## AUFGABENDETAILS
Aktualisiere im Interview mit Walter Sittler den Abschnitt von „Wie findet es“ bis einschließlich „haben sie eingetütet.“, indem du „Köln“ durch „München“ ersetzt, und gib ihn so wieder.

Der erste Artikel über Sie!
Walter: Nicht ganz, denn die hatten damals zum Glück nicht rausgekriegt, dass wir das waren. Das war 1969, das müsste heute verjährt sein.

Für Sie kam es nicht infrage, Ihre Kinder ins Internat zu schicken?
Walter: Ich wollte gern die Zeit, die sie zuhause sind, mit ihnen verbringen. Gegen ihren Willen hätte ich so etwas auch nie entschieden.
Lea-Marie: Wir fanden es ganz gut hier, weil es zu Hause ja auch so schön ist.

Das klingt ja echt nach Traumfamilie…
Walter: Uaaah. Wenn ich das Wort Traumfamilie höre, kriege ich Pickel. Halten Sie mich davon bloß fern!
Lea-Marie: Finde ich auch.

Was macht den Begriff so albtraumhaft?
Walter: Diese Vorstellung, alles ist immer rosa, ist dermaßen kitschig! Bei uns zu Hause läuft es mal toll und mal weniger toll. Traumfamilien gibt es doch nur in schlechten Filmen.

Werden Sie in der Schule angesprochen, wenn Ihr Vater wieder im Fernsehen war?
Lea-Marie: Ja, aber ich bin noch nie hingegangen und habe gesagt: Hey, mein Vater ist Walter Sittler.

Kaum ein Schauspieler war so oft nackt im TV zu sehen, wie Sie!
Walter: O ja. Das war auch ein Teil von "Nikola". Es wurde keine Kollegin ganz nackt gezeigt, aber ich! In den jeweiligen Szenen machte es Sinn, deshalb war es okay.

Fanden Sie das witzig oder peinlich?
Lea-Marie: Manchmal war es schon unangenehm. Ich dachte: Oh Papa, nicht schon wieder!
Walter: Also ich bin nie darauf angesprochen worden.
Lea-Marie: Ich schon!
Walter: Echt?
Lea-Marie: Ja klar: "Hey, ich habe deinen Vater gestern nackt gesehen." Ich habe geantwortet: Ja mei, er ist halt Schauspieler. Aber das war mir tierisch peinlich.

Haben Sie das mitbekommen, dass Ihr Vater eine Art Sexsymbol für viele Frauen ist?
Lea-Marie: Ja, schon. Meistens für Frauen in Mamas Alter. Die finden ihn attraktiv.
Walter: Na ja, Sexsymbol ist vielleicht etwas übertrieben. Til Schweiger ist ein Sexsymbol. Ein Film, in dem mein Oberkörper zwei Minuten zu sehen ist, zieht keinen ins Kino.

Wie findet es Ihre Frau, wenn Sie BHs, Kuschelbären oder Heiratsanträge geschickt kriegen?
Walter: So was gibt es fast nie. Aber: Einmal bekam Sigrid einen anonymen Brief, in dem sie gefragt wurde, ob sie überhaupt wüsste, dass ich bei Dreharbeiten in Köln ständig fremdgehen würde. Da war natürlich nichts dran, aber hart war das schon. Für mich ist das Teil meines Berufs, aber für meine Frau fand ich das sehr schlimm.
Lea-Marie: Den Großteil der Fanpost haben mein Bruder und ich erledigt. Daddy hat die Autogramme geschrieben und Bene und ich haben sie eingetütet.

## BEREITGESTELLTES MATERIAL
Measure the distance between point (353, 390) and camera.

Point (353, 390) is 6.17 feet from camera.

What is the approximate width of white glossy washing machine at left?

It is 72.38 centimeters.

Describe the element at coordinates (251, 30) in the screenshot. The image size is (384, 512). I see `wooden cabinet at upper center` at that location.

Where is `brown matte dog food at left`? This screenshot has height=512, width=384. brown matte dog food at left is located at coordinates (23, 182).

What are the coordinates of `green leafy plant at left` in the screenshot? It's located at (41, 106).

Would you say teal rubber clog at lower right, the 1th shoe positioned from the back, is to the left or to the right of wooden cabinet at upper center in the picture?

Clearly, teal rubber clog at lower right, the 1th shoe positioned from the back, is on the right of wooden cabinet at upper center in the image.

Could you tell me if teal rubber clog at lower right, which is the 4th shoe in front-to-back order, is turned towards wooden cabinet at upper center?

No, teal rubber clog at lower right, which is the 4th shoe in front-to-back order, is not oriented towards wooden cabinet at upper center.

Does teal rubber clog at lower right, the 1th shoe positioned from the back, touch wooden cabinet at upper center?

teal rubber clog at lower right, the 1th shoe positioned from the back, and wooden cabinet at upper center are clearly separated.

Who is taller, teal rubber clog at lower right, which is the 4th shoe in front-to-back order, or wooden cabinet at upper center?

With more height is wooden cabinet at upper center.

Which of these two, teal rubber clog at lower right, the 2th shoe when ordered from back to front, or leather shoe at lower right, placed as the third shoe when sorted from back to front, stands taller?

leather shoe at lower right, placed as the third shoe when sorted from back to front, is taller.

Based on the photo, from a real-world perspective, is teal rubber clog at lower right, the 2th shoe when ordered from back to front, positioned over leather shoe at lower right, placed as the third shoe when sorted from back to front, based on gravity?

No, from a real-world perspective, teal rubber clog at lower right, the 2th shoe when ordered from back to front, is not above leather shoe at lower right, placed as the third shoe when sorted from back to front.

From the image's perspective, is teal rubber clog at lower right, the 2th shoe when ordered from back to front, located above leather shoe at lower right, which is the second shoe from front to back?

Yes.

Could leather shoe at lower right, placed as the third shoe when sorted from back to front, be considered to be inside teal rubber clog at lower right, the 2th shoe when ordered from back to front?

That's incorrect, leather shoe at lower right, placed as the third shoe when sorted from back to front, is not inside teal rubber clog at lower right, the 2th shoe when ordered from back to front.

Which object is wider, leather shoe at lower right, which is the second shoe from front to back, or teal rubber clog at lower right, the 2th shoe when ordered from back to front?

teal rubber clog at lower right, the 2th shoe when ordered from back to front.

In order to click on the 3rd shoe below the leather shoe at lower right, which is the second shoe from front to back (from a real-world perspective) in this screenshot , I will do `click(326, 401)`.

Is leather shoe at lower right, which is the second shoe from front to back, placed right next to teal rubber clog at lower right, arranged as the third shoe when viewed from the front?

## ANTWORTFELD
Wie findet es Ihre Frau, wenn Sie BHs, Kuschelbären oder Heiratsanträge geschickt kriegen?
Walter: So was gibt es fast nie. Aber: Einmal bekam Sigrid einen anonymen Brief, in dem sie gefragt wurde, ob sie überhaupt wüsste, dass ich bei Dreharbeiten in München ständig fremdgehen würde. Da war natürlich nichts dran, aber hart war das schon. Für mich ist das Teil meines Berufs, aber für meine Frau fand ich das sehr schlimm.
Lea-Marie: Den Großteil der Fanpost haben mein Bruder und ich erledigt. Daddy hat die Autogramme geschrieben und Bene und ich haben sie eingetütet.